Tuesday, August 27, 2013

"FRISCO" - A Name to Hate? REALLY?


Looking toward the Orchard Hotel in San Francisco - where we stayed last September while I received my prostate cancer treatment at the UCSF Helen Diller Cancer Center . The Powell Ave. cable car is in view.  Needless to say, I fell in love with the city!

According to a piece in the San Francisco Chronicle online the other day, a woman phoned the paper in a literal rage after visiting a museum in the city and finding a work of art partially tagged with the hideous word "Frisco". She fulminated at length expressing how such a travesty could occur and in a place of culture. Have people no shame?

This reminded me of when I first inadvertently used the word "Frisco" in Fairbanks, AK soon after I arrived to take up a research assistantship in the fall of 1985. A Ph.D. plasma physics classmate named Jeff Collier heard it, and went ballistic.

"FRISCO? The name is NOT 'FRISCO'! It is San Francisco! Please, PUH-leeze, never use the word 'Frisco' again for San Francisco! It is gauche and cruel to us who are natives!"

Whoa! Seriously?  Brother, you need to take a valium! It's just a name!

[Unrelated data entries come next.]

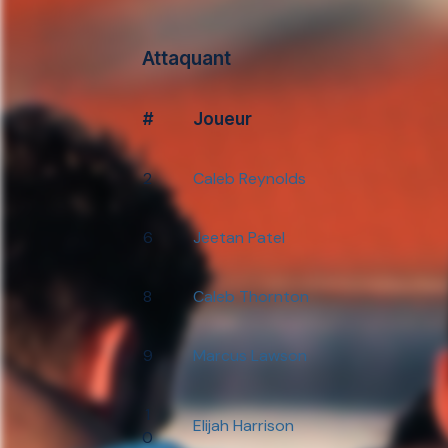
Attaquant
#
Joueur
2
Caleb Reynolds
6
Jeetan Patel
8
Caleb Thornton
9
Marcus Lawson
1
Elijah Harrison
0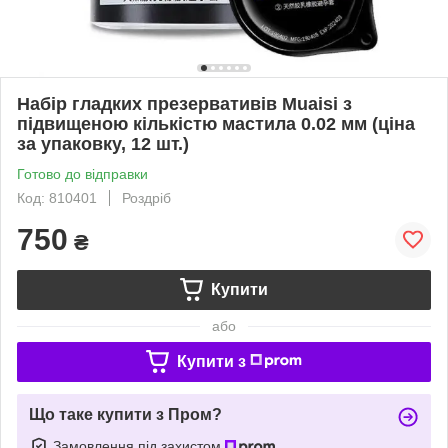
Набір гладких презервативів Muaisi з
підвищеною кількістю мастила 0.02 мм (ціна
за упаковку, 12 шт.)
Готово до відправки
Код: 810401
Роздріб
750
₴
Купити
або
Купити з
Що таке купити з Пром?
Замовлення під захистом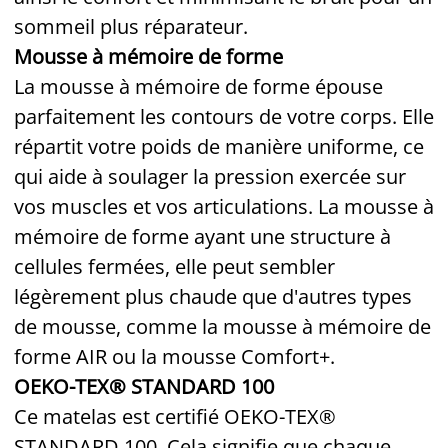
sommeil plus réparateur.
Mousse à mémoire de forme
La mousse à mémoire de forme épouse
parfaitement les contours de votre corps. Elle
répartit votre poids de manière uniforme, ce
qui aide à soulager la pression exercée sur
vos muscles et vos articulations. La mousse à
mémoire de forme ayant une structure à
cellules fermées, elle peut sembler
légèrement plus chaude que d'autres types
de mousse, comme la mousse à mémoire de
forme AIR ou la mousse Comfort+.
OEKO-TEX® STANDARD 100
Ce matelas est certifié OEKO-TEX®
STANDARD 100. Cela signifie que chaque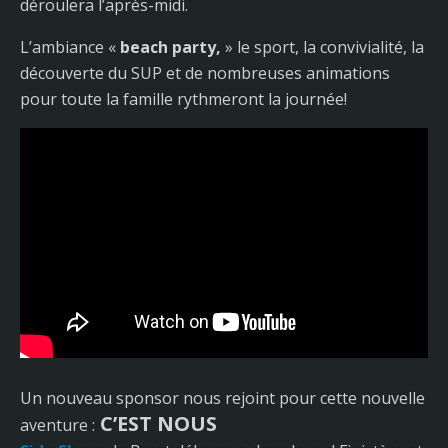
déroulera l’après-midi.
L’ambiance «
beach party,
» le sport, la convivialité, la
découverte du SUP et de nombreuses animations
pour toute la famille rythmeront la journée!
Un nouveau sponsor nous rejoint pour cette nouvelle
C’EST NOUS
aventure :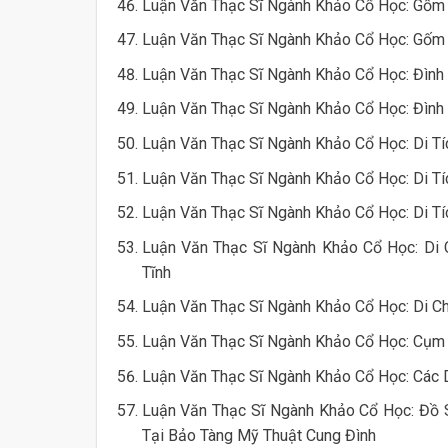
Luận Văn Thạc Sĩ Ngành Khảo Cổ Học: Gốm
Luận Văn Thạc Sĩ Ngành Khảo Cổ Học: Gốm
Luận Văn Thạc Sĩ Ngành Khảo Cổ Học: Đình 
Luận Văn Thạc Sĩ Ngành Khảo Cổ Học: Đình 
Luận Văn Thạc Sĩ Ngành Khảo Cổ Học: Di T
Luận Văn Thạc Sĩ Ngành Khảo Cổ Học: Di Tí
Luận Văn Thạc Sĩ Ngành Khảo Cổ Học: Di T
Luận Văn Thạc Sĩ Ngành Khảo Cổ Học: Di 
Tĩnh
Luận Văn Thạc Sĩ Ngành Khảo Cổ Học: Di Ch
Luận Văn Thạc Sĩ Ngành Khảo Cổ Học: Cụm D
Luận Văn Thạc Sĩ Ngành Khảo Cổ Học: Các 
Luận Văn Thạc Sĩ Ngành Khảo Cổ Học: Đồ 
Tại Bảo Tàng Mỹ Thuật Cung Đình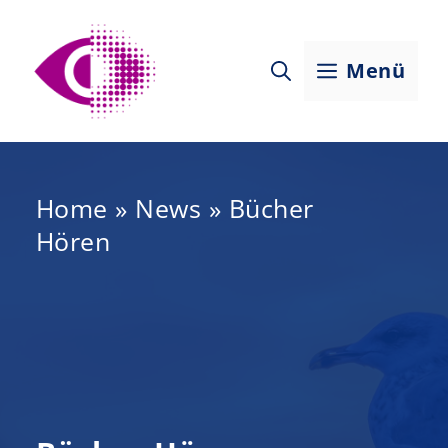
Zum
Inhalt
Menü
springen
Home
»
News
»
Bücher
Hören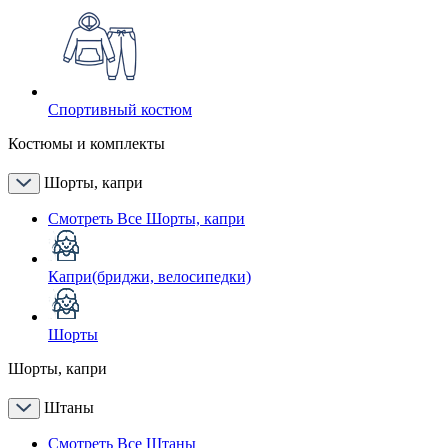
Спортивный костюм
Костюмы и комплекты
Шорты, капри
Смотреть Все Шорты, капри
Капри(бриджи, велосипедки)
Шорты
Шорты, капри
Штаны
Смотреть Все Штаны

But is it just a name? Not to old line San Franciscans who detest 'Frisco' with a passion. Which elicits the question of why there's such an emotional response to a name. According to the Chronicle piece, the trouble began in the old days when the city was a major port and all manner of louts ("shrimpers, crimpers, criminals and sailors" ) and low- class people infested the area - getting drunk, starting fights and displaying all around bad behavior. Most of the louts were recognizable by an emblematic pair of crusty pants called "Friskos". 

Somehow the name caught on, and the next thing you knew, authors like William Saroyan were adopting it in their novels, and Woody Guthrie was using it in songs. Then it spread to other songs and poems etc. Before you knew it, to the more staid San Franciscans' horror, it had become entrenched - like a parasitic worm. The Chronicle noted that the main culprits for using it continue to be tourists who apparently have no idea how it offends.

While we were in the city last year, I made the mistake of using the term off-handedly (essentially under automatic pilot) at a restaurant called 'Scala's" on Powell Avenue and wifey promptly corrected me before the waitress appeared:

"You can't use that word here! It's not 'Frisco'! People here don't like it!"

You'd think I had used a four letter epithet.

"Why not? What's wrong with it? Why don't they like it?"

"I don't know!  Please don't say it when we go to the cancer treatment center!"

Of course, by then I'd totally forgotten about it and 'Frisco' was the least thing on my mind as I was being admitted then taken for anesthesia and implant surgery.

The Chronicle noted, however, that the word is now in such widespread use that the old line tribe of SF has just about given up on their crusade. Especially as the paper notes a new culprit has arrived to take its place: "SAN FRAN".  Now, it turns out, almost as many San Franciscans detest "San Fran" (again mostly used by the tourist hoi polloi) as "Frisco".

Look, whether "Frisco", "San Fran" or San Francisco, the city is a delightful place ("a rose by any other name" etc.)  And after my treatment, I couldn't wait to sight see! Pier 31, Golden Gate bridge, Chinatown, the Redwoods. No American should omit it from his or her "bucket list". Just don't use the term "Frisco" (or "San Fran") when you're there!